Abstract

Plastic-bonded materials are composites consisting of grains of filler material embedded in a polymeric matrix. A micromechanics model is proposed for investigating the mechanical behaviour of plastic-bonded materials having two disparate grain sizes. A hybrid theory is proposed to handle some aspects of the bimodal grain size distribution. Our model uses the first-order method of cells with an eight-cell representative volume element where one of the eight cells contains a large grain and the seven remaining cells contain a mixture of small grains embedded in the polymeric binder material. A Mori–Tanaka-based analysis is used to describe the small grain-binder mechanical response. The small grains in this analysis are assumed to be spherical and uniformly distributed in the binder. In this work, we use the explosive PBX 9501, in its unreacted state, as our test system. The explosive grain particle size distribution of PBX 9501 consists of two broad peaks centred at approximately 1 and 200 µm.

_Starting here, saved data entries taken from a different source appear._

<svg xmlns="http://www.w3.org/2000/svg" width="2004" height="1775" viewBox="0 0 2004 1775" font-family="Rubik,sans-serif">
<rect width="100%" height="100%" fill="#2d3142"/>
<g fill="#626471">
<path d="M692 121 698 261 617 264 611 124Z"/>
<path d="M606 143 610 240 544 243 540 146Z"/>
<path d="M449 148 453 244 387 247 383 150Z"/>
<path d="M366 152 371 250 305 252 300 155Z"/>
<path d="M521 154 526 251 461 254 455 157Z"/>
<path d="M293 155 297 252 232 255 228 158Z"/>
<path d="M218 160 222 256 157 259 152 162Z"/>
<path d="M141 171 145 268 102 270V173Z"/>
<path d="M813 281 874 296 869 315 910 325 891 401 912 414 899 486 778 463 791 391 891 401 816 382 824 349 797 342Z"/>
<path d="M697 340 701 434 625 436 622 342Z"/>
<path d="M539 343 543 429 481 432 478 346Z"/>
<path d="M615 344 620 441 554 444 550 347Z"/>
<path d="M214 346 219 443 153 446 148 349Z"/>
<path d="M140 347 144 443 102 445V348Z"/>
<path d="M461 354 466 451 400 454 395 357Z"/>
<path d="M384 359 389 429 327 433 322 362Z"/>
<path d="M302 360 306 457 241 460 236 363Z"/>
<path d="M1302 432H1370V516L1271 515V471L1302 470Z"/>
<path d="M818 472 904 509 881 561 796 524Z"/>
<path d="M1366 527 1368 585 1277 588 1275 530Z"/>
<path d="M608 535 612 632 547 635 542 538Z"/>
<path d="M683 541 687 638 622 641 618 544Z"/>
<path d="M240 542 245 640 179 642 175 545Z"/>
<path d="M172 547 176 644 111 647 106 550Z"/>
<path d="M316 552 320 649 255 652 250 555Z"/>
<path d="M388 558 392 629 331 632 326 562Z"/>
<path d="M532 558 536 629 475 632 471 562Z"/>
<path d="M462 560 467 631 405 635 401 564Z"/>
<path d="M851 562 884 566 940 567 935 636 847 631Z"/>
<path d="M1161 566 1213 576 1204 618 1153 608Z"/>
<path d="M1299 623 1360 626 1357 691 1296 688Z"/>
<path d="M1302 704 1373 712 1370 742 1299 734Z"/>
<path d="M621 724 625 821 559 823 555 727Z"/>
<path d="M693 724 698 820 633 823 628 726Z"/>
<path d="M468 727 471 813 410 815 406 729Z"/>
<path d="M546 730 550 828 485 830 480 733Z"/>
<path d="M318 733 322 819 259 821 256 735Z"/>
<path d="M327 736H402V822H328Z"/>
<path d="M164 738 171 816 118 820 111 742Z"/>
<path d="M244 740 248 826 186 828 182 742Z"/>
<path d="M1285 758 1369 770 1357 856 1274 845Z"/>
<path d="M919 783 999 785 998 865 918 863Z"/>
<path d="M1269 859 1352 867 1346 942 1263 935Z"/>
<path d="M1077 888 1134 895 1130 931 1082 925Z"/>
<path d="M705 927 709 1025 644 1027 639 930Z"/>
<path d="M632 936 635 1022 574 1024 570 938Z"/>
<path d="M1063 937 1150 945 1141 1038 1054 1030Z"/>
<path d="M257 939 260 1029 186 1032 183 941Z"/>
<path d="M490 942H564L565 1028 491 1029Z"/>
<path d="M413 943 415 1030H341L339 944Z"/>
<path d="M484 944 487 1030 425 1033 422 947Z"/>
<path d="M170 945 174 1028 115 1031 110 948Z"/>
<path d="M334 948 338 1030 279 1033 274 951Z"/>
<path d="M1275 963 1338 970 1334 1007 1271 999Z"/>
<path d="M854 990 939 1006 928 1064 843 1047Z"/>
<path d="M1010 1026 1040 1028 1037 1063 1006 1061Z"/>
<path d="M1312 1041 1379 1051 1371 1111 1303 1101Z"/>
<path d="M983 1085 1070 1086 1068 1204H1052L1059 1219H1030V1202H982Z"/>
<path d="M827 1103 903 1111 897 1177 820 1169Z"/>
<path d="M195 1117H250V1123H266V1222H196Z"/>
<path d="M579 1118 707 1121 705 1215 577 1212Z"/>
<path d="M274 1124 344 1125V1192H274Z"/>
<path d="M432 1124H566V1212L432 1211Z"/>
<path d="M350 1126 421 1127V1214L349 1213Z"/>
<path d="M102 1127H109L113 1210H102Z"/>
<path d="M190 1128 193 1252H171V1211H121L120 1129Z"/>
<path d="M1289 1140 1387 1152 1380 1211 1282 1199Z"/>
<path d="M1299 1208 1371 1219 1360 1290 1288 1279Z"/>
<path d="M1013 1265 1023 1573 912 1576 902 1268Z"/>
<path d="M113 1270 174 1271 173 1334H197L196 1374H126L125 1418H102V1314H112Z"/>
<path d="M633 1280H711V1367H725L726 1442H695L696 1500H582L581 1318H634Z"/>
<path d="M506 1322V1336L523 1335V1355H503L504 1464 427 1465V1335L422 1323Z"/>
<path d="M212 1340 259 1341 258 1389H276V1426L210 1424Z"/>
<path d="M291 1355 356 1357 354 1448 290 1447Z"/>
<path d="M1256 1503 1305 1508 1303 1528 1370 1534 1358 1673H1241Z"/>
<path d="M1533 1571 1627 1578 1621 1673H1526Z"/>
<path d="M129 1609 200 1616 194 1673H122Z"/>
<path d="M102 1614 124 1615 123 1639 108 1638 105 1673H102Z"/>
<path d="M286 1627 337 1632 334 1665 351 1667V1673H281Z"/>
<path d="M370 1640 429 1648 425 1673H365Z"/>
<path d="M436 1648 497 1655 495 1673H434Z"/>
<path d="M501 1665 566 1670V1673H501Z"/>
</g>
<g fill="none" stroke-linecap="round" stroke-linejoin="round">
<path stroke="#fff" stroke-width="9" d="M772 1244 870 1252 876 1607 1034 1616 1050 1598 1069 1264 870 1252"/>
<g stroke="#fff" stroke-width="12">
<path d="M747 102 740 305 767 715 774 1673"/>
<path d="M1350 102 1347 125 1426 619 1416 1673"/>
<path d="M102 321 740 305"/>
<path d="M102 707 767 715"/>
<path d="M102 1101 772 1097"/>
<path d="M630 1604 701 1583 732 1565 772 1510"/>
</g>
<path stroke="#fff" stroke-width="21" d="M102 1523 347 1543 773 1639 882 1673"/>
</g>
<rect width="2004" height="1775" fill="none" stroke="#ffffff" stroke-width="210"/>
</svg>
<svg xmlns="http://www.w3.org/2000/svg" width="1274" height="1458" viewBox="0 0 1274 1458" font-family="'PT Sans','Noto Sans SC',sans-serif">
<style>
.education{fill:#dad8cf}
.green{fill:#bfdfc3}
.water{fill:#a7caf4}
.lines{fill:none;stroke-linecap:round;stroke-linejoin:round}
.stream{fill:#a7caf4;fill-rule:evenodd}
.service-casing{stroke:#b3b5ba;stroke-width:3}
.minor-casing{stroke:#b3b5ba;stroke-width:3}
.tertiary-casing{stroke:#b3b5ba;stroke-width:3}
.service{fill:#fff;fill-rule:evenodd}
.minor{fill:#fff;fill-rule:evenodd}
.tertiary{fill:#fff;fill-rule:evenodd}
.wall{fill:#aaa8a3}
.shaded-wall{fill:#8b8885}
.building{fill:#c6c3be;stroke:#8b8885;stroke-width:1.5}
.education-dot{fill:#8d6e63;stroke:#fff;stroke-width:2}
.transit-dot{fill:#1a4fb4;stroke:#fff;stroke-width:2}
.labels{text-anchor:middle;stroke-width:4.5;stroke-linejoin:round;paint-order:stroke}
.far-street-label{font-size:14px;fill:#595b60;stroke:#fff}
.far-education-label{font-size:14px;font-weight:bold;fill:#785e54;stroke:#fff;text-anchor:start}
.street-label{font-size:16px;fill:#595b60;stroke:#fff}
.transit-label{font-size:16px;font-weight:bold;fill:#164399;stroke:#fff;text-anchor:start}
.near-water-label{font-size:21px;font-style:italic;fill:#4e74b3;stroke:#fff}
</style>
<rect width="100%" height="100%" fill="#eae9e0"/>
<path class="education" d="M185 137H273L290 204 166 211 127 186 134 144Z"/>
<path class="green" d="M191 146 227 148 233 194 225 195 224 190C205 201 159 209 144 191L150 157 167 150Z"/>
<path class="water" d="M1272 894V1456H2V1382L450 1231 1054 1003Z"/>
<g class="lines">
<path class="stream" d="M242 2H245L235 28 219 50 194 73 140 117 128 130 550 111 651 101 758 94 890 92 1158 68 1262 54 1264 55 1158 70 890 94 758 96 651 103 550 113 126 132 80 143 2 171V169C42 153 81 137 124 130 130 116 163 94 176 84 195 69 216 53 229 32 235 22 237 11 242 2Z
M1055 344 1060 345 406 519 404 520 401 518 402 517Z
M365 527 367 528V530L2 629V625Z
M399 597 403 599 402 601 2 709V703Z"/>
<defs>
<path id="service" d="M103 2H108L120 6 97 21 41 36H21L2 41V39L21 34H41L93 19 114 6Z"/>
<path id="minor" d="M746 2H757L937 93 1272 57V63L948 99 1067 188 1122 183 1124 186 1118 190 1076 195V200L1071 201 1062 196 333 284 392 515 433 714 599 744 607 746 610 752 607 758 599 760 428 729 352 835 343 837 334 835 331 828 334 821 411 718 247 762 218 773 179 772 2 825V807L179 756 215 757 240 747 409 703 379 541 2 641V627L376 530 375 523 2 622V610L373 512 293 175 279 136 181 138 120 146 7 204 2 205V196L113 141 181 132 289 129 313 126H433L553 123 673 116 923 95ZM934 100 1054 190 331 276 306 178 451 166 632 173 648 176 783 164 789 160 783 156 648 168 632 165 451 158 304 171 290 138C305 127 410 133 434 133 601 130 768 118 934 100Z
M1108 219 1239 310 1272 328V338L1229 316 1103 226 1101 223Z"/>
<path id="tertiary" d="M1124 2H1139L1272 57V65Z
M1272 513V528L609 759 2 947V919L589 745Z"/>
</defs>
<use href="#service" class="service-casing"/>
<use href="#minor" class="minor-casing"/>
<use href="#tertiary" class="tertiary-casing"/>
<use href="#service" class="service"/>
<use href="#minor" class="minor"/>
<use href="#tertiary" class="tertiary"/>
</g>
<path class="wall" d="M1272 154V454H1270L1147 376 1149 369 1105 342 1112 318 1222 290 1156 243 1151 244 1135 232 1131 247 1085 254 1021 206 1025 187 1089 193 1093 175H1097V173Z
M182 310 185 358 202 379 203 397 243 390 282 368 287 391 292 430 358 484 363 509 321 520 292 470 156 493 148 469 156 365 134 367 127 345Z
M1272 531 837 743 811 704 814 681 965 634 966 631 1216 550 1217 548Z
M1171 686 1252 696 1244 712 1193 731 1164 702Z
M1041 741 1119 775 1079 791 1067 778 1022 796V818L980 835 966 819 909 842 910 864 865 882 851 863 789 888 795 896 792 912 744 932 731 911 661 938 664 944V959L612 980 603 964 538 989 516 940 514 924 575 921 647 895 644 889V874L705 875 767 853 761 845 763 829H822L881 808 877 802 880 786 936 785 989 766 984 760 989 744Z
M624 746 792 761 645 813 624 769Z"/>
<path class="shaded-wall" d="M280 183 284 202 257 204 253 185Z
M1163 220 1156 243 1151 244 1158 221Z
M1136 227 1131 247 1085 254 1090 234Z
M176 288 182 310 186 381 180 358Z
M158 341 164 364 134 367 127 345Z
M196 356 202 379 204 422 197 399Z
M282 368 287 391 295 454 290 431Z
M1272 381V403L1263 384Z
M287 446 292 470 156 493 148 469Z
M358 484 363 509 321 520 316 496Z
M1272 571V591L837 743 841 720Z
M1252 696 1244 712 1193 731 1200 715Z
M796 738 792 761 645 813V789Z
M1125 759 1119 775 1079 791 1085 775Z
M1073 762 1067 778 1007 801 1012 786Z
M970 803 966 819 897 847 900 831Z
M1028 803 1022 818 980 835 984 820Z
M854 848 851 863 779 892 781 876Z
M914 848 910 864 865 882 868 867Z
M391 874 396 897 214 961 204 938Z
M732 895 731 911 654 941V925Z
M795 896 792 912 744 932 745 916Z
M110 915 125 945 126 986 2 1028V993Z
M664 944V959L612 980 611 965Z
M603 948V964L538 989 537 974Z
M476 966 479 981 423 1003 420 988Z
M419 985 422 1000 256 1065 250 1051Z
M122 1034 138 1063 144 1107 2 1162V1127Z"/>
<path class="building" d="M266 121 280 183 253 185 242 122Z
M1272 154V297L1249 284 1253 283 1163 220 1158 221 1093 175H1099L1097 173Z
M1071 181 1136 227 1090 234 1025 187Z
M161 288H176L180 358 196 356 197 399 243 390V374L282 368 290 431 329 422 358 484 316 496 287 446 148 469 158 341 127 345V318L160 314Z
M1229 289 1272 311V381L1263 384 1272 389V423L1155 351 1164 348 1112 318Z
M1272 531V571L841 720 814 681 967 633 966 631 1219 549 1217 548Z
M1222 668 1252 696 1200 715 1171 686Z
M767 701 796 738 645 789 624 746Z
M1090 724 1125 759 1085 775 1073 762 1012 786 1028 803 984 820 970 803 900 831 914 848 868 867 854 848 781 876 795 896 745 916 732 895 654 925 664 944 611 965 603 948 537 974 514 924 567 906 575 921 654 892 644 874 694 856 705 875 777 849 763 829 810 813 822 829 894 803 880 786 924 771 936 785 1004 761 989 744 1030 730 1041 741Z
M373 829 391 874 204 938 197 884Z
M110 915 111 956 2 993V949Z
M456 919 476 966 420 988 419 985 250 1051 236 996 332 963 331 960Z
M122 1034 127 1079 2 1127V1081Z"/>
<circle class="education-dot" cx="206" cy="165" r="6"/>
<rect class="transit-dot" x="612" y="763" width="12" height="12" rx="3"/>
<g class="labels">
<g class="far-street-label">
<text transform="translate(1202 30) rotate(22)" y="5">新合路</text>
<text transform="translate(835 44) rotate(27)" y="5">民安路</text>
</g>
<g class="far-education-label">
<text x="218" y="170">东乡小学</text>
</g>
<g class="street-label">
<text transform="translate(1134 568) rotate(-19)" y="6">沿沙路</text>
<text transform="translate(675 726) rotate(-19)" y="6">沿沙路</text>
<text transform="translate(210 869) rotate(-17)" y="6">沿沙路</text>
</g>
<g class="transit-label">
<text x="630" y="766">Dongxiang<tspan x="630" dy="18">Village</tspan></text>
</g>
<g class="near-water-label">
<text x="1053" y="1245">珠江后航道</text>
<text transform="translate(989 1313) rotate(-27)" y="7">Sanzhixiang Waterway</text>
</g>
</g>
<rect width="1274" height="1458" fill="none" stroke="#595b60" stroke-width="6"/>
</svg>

The constitutive behaviour of the large explosive grains are assumed to be elastic-plastic and damage by way of micro-crack brittle fracture. Only linear elasticity of the small grains is considered. The rate and temperature dependence of the mechanical response of the polymer binder is accounted for by a generalized Maxwell viscoelasticity model. The theoretical uniaxial stress–strain response for PBX 9501 is reported for quasi-static and split Hopkinson pressure bar loading rates and compared to experimental measurements.